Records from a data collection

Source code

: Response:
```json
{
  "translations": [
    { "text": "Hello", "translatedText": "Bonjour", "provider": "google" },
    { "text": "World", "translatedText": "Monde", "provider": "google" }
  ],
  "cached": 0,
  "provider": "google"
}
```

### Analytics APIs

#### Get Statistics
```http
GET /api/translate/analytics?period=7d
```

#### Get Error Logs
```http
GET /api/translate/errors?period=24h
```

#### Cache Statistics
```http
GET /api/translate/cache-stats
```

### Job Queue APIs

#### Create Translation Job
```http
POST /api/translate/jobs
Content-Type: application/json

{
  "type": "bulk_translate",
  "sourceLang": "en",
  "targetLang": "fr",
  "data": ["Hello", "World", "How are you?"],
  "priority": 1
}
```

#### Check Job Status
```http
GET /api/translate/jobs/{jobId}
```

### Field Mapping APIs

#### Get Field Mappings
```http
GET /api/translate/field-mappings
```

◆ Directions:
An exact copy of the data, with every line intact, is the required answer.

◆ Task solution:
Source code

: Response:
```json
{
  "translations": [
    { "text": "Hello", "translatedText": "Bonjour", "provider": "google" },
    { "text": "World", "translatedText": "Monde", "provider": "google" }
  ],
  "cached": 0,
  "provider": "google"
}
```

### Analytics APIs

#### Get Statistics
```http
GET /api/translate/analytics?period=7d
```

#### Get Error Logs
```http
GET /api/translate/errors?period=24h
```

#### Cache Statistics
```http
GET /api/translate/cache-stats
```

### Job Queue APIs

#### Create Translation Job
```http
POST /api/translate/jobs
Content-Type: application/json

{
  "type": "bulk_translate",
  "sourceLang": "en",
  "targetLang": "fr",
  "data": ["Hello", "World", "How are you?"],
  "priority": 1
}
```

#### Check Job Status
```http
GET /api/translate/jobs/{jobId}
```

### Field Mapping APIs

#### Get Field Mappings
```http
GET /api/translate/field-mappings
```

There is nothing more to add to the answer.